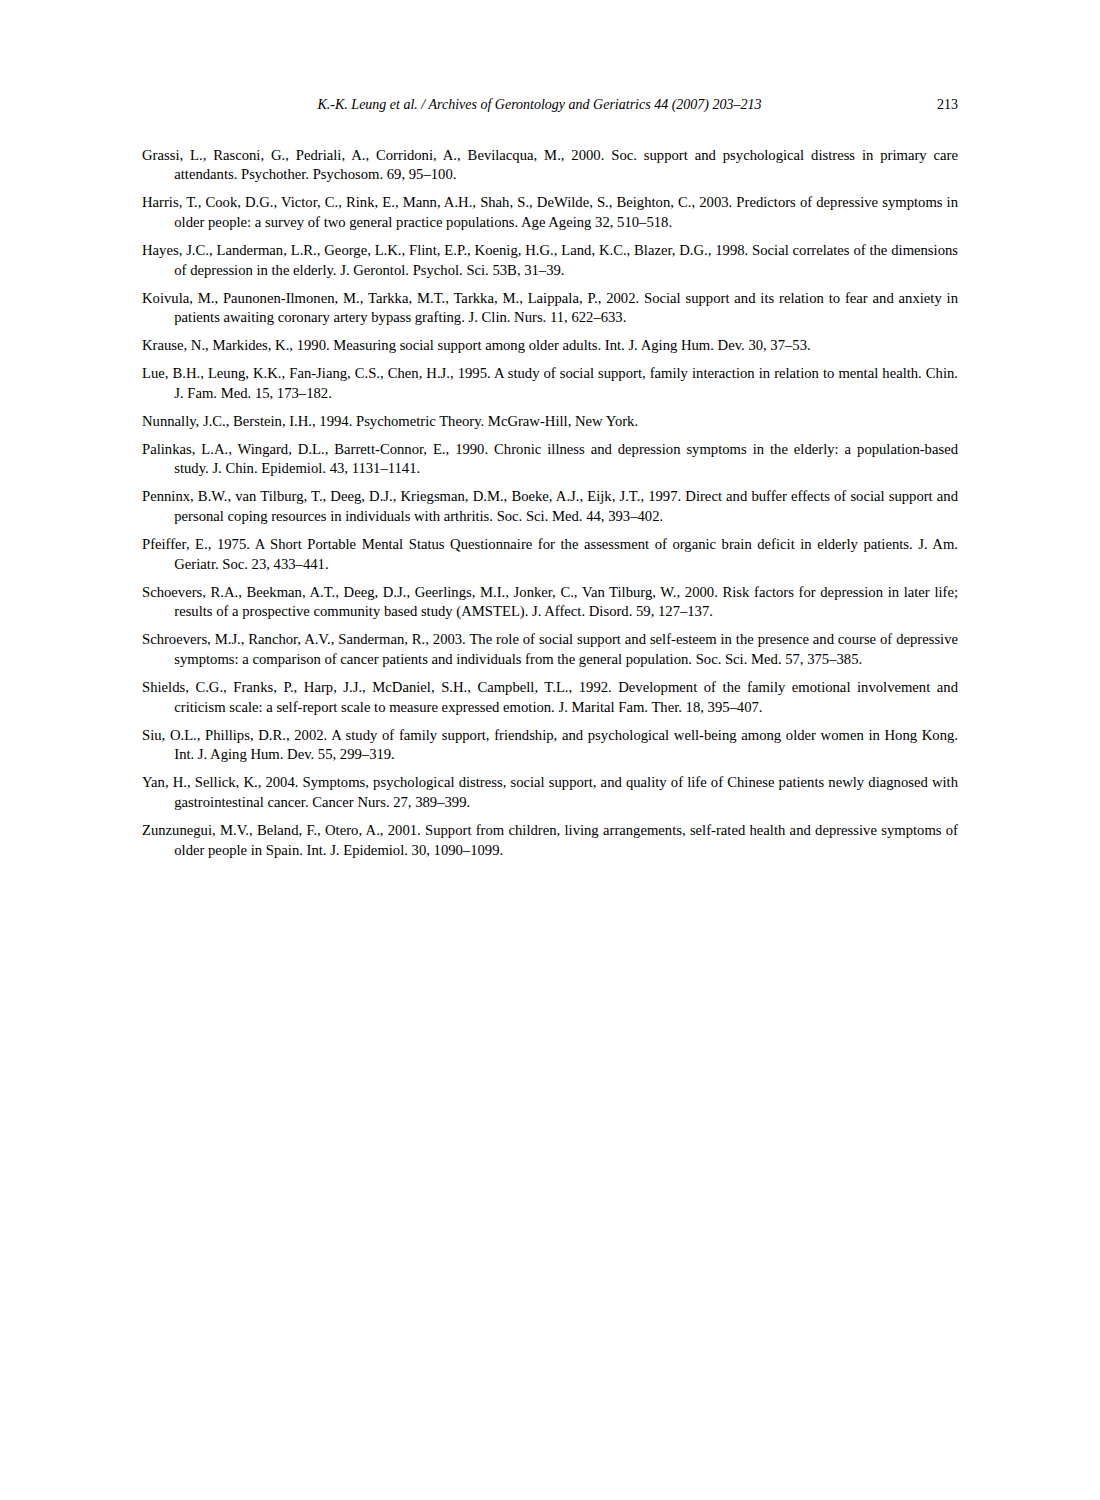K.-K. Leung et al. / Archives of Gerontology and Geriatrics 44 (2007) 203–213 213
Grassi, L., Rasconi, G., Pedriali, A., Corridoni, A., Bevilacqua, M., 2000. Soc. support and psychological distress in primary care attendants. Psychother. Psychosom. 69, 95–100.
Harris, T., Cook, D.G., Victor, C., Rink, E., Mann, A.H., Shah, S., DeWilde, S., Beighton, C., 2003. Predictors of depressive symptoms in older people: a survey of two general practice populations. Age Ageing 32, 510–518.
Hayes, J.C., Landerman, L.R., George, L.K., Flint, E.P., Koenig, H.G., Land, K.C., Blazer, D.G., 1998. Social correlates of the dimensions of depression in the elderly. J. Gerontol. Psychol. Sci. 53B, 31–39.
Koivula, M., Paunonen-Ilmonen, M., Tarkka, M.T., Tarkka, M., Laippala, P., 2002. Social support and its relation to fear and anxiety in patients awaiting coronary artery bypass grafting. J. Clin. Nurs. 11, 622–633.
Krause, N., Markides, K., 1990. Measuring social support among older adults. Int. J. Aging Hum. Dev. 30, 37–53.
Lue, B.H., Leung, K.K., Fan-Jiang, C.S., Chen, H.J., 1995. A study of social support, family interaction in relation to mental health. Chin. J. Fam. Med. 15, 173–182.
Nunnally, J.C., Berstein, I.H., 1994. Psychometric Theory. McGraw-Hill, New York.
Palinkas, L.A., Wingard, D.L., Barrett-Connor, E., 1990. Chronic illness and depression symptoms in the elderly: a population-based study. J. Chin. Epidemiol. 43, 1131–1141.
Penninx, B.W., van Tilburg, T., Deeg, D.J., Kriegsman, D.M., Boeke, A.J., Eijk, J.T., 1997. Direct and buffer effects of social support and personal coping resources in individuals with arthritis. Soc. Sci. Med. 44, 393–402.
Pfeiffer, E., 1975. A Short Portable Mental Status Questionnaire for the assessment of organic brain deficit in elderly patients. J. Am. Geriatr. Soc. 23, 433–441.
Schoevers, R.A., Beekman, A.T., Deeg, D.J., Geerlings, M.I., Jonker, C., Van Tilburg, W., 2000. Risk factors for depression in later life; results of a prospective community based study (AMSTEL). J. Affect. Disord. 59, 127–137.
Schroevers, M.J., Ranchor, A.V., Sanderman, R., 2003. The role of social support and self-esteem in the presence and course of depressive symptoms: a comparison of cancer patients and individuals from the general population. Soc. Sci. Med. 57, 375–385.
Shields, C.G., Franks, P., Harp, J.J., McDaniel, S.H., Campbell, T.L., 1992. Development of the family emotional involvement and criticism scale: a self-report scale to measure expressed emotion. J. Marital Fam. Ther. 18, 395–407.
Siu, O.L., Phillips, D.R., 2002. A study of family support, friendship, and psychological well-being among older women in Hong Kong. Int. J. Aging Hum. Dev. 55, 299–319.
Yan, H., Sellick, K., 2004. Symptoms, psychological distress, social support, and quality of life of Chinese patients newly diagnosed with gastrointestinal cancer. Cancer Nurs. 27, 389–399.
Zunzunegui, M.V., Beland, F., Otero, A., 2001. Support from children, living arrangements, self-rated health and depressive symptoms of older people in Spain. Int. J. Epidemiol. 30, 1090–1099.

***

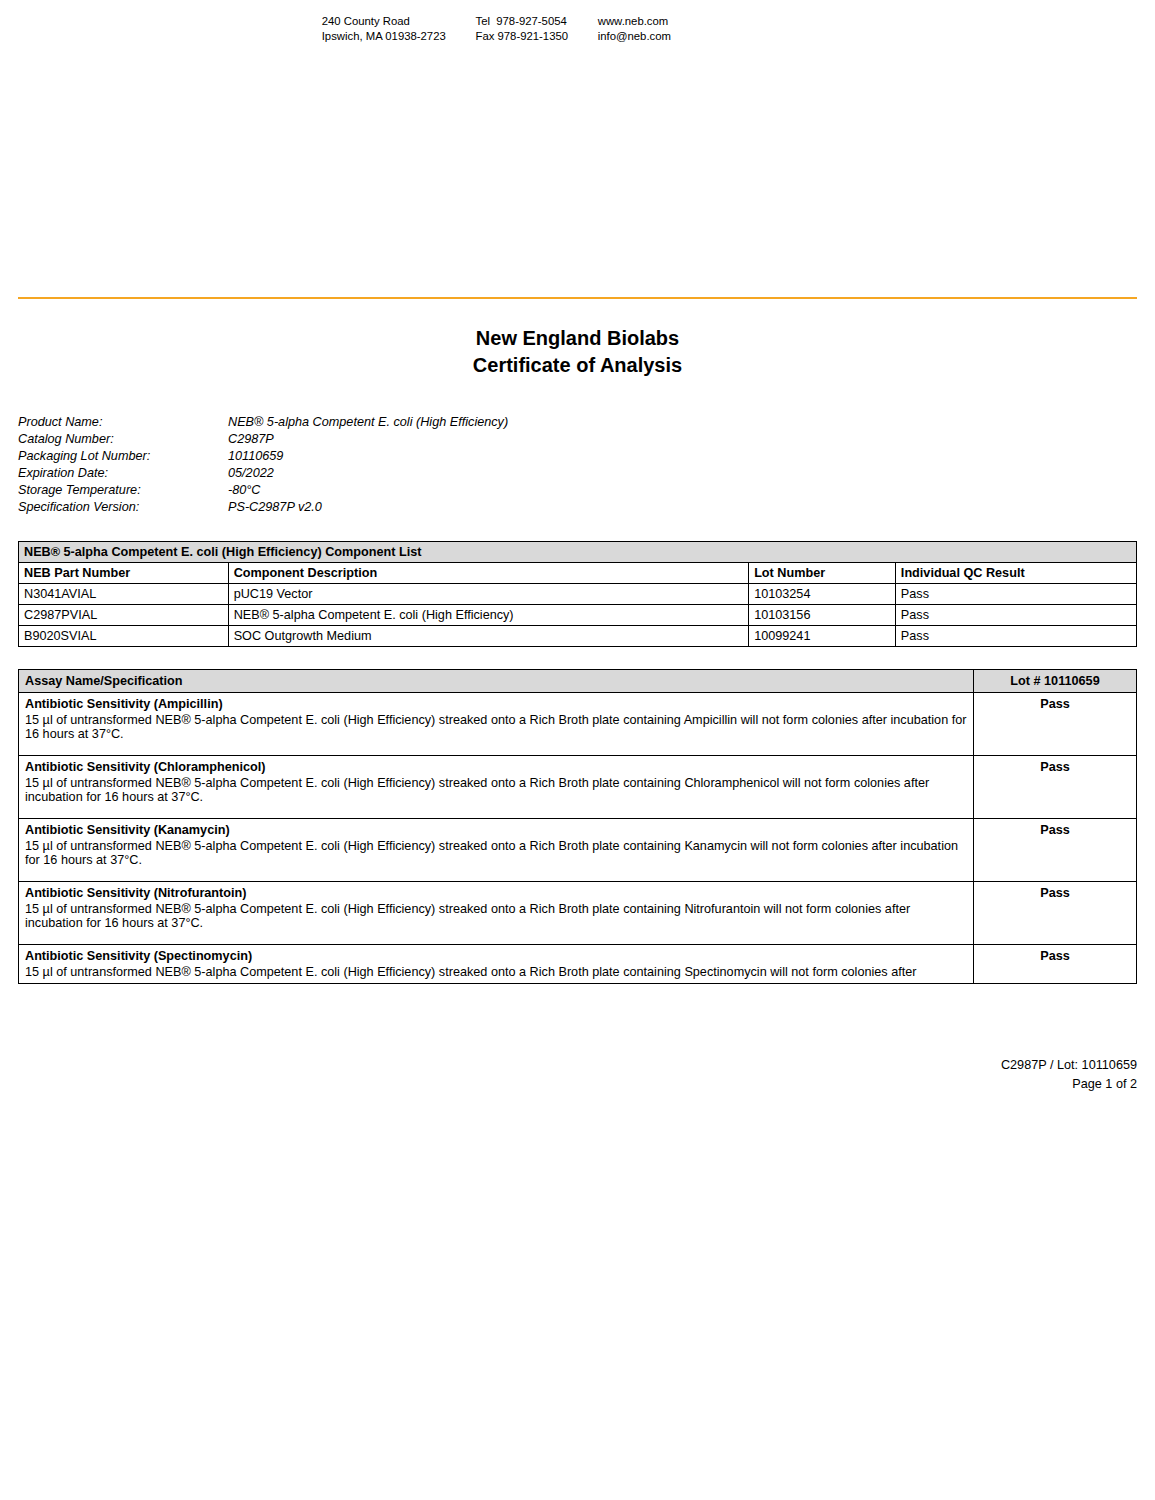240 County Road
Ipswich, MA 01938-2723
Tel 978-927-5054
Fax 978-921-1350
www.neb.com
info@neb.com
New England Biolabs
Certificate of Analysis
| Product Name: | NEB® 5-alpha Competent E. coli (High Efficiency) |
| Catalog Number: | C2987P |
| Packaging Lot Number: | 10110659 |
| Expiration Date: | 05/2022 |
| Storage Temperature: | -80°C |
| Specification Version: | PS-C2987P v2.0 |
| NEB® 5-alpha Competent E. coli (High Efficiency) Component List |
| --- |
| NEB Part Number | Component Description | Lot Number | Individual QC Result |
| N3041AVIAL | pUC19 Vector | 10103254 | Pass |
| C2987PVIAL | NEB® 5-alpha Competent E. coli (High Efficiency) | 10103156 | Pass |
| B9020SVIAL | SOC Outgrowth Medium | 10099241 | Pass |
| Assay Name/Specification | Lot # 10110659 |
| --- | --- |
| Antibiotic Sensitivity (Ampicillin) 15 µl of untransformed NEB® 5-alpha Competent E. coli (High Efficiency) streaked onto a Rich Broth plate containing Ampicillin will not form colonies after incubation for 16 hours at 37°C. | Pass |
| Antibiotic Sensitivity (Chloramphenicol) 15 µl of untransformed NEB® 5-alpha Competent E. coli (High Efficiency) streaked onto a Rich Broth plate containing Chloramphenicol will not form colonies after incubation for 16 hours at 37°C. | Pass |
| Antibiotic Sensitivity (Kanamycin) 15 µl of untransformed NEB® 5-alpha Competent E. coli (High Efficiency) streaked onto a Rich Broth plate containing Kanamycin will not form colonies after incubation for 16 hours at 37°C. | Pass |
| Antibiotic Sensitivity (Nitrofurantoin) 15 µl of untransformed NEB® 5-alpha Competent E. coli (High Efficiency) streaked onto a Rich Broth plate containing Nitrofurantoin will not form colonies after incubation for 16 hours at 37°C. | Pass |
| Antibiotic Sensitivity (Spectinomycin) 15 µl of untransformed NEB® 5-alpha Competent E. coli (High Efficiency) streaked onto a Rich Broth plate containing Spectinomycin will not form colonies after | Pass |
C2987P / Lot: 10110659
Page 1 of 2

***

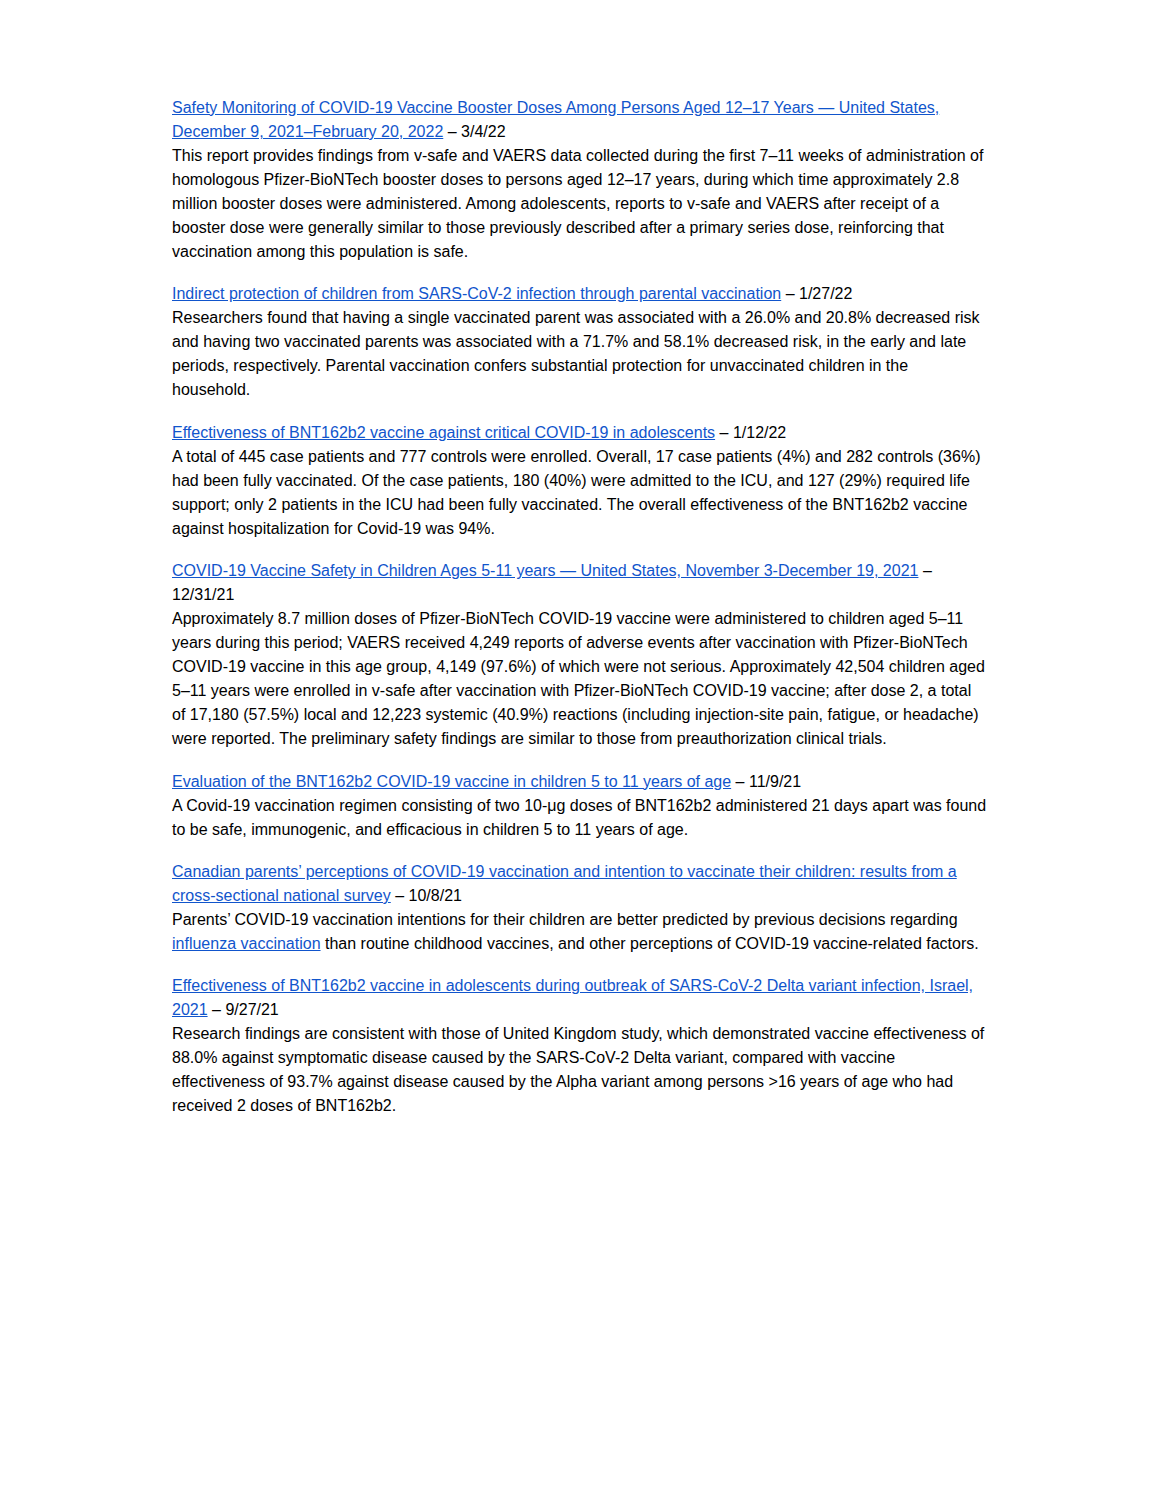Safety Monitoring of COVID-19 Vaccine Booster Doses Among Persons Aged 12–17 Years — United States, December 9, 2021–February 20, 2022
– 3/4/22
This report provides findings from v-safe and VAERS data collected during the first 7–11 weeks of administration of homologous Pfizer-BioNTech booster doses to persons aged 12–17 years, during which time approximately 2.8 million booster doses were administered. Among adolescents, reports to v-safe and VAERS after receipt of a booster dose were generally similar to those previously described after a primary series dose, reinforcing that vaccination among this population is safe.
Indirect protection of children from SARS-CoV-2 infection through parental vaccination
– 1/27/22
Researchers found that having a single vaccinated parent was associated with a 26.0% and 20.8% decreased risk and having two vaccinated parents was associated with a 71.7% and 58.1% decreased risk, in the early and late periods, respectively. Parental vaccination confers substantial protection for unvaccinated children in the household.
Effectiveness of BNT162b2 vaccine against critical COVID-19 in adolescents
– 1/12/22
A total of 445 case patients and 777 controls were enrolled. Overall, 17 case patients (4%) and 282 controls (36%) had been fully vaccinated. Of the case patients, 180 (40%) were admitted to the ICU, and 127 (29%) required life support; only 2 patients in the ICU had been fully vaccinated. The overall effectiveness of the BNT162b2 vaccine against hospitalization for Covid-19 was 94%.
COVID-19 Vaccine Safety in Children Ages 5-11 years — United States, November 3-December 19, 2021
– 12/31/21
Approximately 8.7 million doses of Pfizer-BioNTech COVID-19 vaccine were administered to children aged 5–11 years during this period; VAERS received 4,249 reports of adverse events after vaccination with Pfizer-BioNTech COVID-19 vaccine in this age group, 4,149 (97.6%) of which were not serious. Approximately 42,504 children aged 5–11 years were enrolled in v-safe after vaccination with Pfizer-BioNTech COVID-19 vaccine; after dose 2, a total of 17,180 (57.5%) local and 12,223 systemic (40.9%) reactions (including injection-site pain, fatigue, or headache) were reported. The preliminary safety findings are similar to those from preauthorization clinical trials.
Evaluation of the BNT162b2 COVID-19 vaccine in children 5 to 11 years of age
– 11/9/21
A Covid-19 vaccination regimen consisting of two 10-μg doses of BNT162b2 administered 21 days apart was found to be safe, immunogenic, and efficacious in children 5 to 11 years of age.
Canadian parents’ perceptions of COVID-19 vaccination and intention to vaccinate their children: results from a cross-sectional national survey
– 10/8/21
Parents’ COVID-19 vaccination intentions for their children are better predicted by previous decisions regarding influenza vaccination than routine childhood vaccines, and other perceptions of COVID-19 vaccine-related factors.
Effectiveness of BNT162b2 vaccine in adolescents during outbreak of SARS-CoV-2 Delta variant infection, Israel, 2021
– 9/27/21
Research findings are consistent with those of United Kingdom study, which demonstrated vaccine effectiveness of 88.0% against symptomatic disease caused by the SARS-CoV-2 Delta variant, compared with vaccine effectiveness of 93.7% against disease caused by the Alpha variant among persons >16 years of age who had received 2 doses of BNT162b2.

***

EXERCISE INSTRUCTIONS: Locate all lines in the listing above with the word "depressive". Copy them.

WORKED SOLUTION:
Harris, T., Cook, D.G., Victor, C., Rink, E., Mann, A.H., Shah, S., DeWilde, S., Beighton, C., 2003. Predictors of depressive symptoms in older people: a survey of two general practice populations. Age Ageing 32, 510–518.
Schroevers, M.J., Ranchor, A.V., Sanderman, R., 2003. The role of social support and self-esteem in the presence and course of depressive symptoms: a comparison of cancer patients and individuals from the general population. Soc. Sci. Med. 57, 375–385.
Zunzunegui, M.V., Beland, F., Otero, A., 2001. Support from children, living arrangements, self-rated health and depressive symptoms of older people in Spain. Int. J. Epidemiol. 30, 1090–1099.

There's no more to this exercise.